* [Document extract]
<<<<
The North Wilkesboro Board of Commissioners narrowed a list of 20 priorities down to 13 for fiscal year 2020-21 during a daylong retreat at the Morganton Community House in Morganton Friday.

The priorities, not ranked in any way, are:

• working with the Wilkes Economic Development Corp., Wilkes Chamber of Commerce and Downtown North Wilkesboro Partnership to ensure that businesses and entrepreneurs are aware of resources available for local industry;

• maintaining strong relationships with the Wilkes EDC, Chamber of Commerce, Town of Wilkesboro, County of Wilkes, High Country Council of Governments and N.C. Department of Commerce;

• partnering with the private sector to develop the Block 46 (former American Drew furniture factory property) and other areas surrounding downtown;

• continuing efforts with property owners to revitalize downtown buildings;

• utilizing efficient and effective maintenance methods to improve public spaces within downtown;

• implementing a housing study developed in 2012 throughout town;

• enforcing minimum housing standards adopted in 2006 in all residential neighborhoods;

• continue cooperation with North Wilkesboro Housing Authority. The authority’s board is appointed by the commissioners and provides affordable housing to income-eligible families;

• continuing to replace substandard or failing water lines, sewer lines and supporting facilities. The aging sewer lines under Euclid Avenue and related manholes were discussed by the board in September;

• building and enhancing Yadkin River Greenway connectors and accessing to regional parks, greenways and open space areas;

• utilizing a policy-based system in governing and managing major business requirements of the town;

• performing customer service equitable to all, with strong accountability and stewardship of community assets;

• maintaining a diverse and high performing town employee base.

Commissioner Michael Parsons said, “I like the fact that we’ve narrowed down to some very doable priorities.” Commissioners Angela Day and Debbie Ferguson agreed, indicating excitement about focusing on those 13 goals.

Each commissioner and Mayor Robert Johnson listed their top 20 priorities during the board’s Feb. 27 work session. The last three priorities to be eliminated from the top 13 during the retreat Friday were:

• work with businesses and the Wilkes EDC to forecast facility “buildout” and alternatives for facility growth or relocation;

• support a minimum housing program in areas of town containing deteriorated and dilapidated dwellings;

• develop capital improvement plan (CIP) for water and sewer system development.
>>>>
* [Available data]
<<<<
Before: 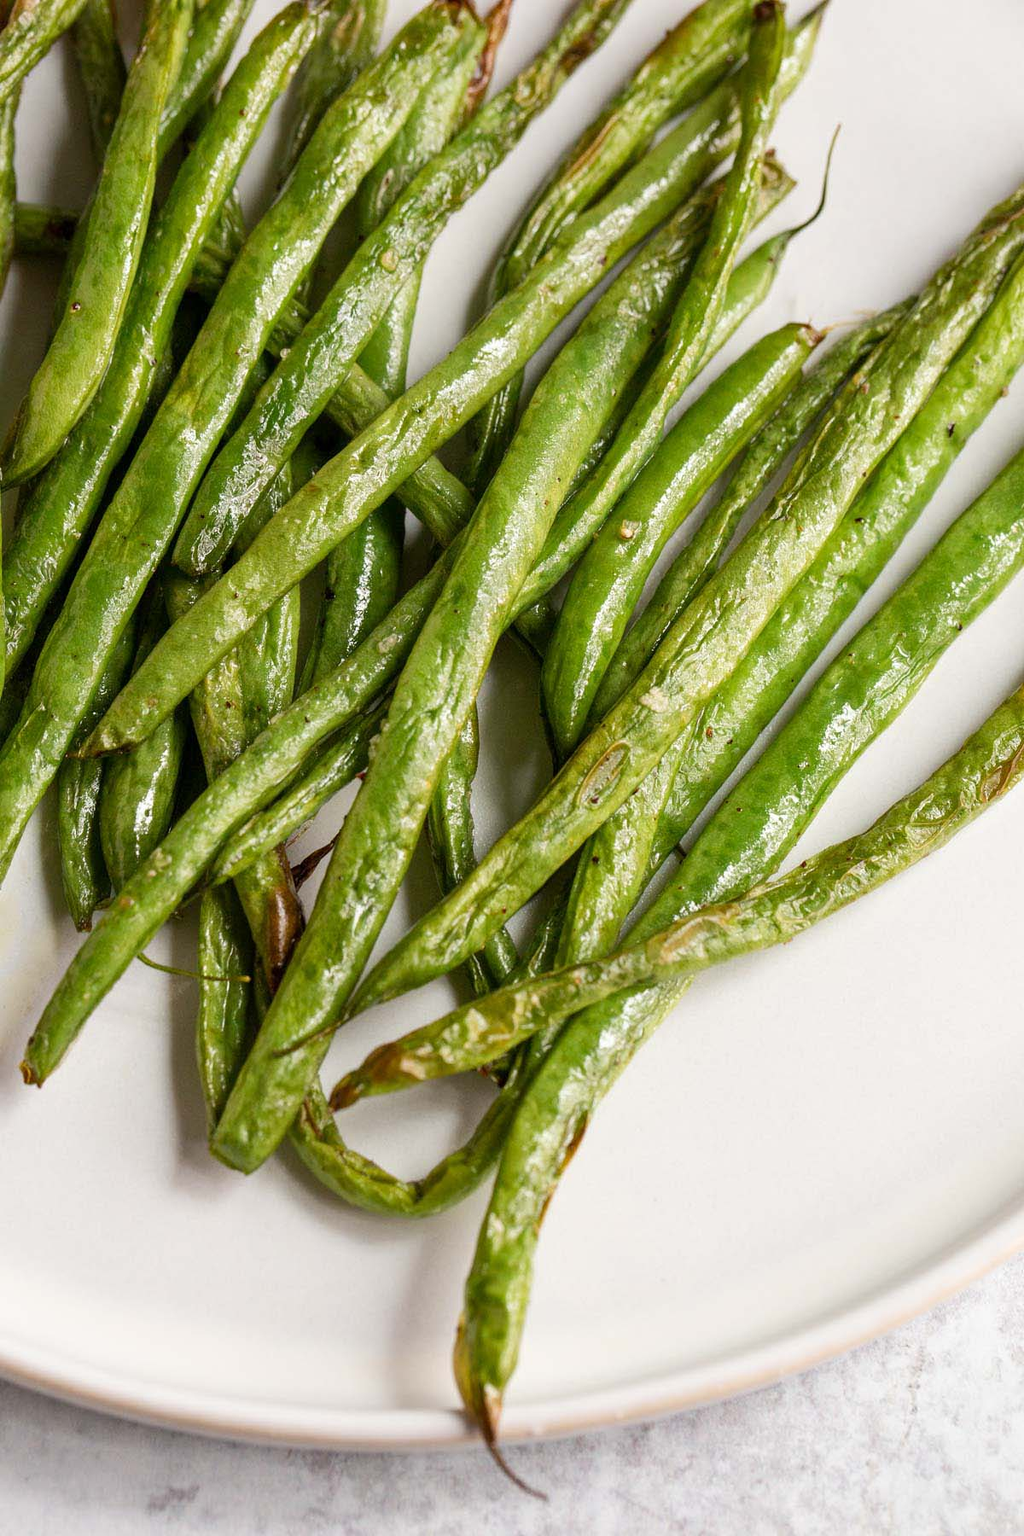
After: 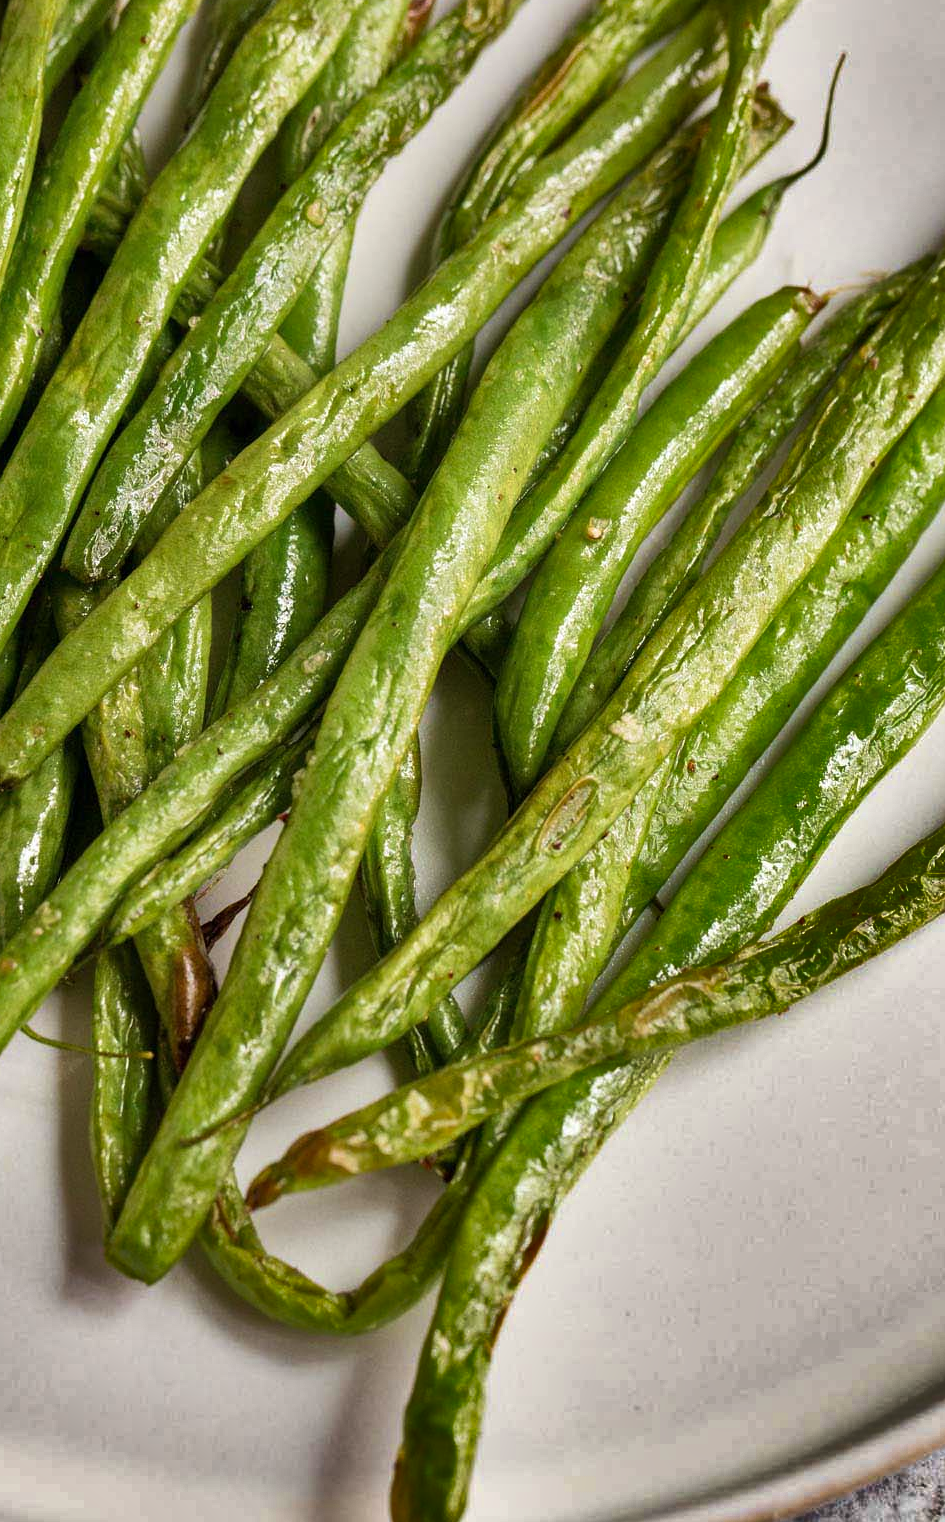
>>>>
* [Exercise A]
Reproduce, unchanged, the passage of the North Wilkesboro priorities article that begins at the words "The North Wilkesboro" and stops after "in Morganton Friday.".
* [Exercise B]
In the North Wilkesboro priorities article, what reason does Commissioner Michael Parsons give for liking the retreat's outcome?

* [Result A]
The North Wilkesboro Board of Commissioners narrowed a list of 20 priorities down to 13 for fiscal year 2020-21 during a daylong retreat at the Morganton Community House in Morganton Friday.

* [Result B]
Parsons said he liked that the board had narrowed its list down to some very doable priorities.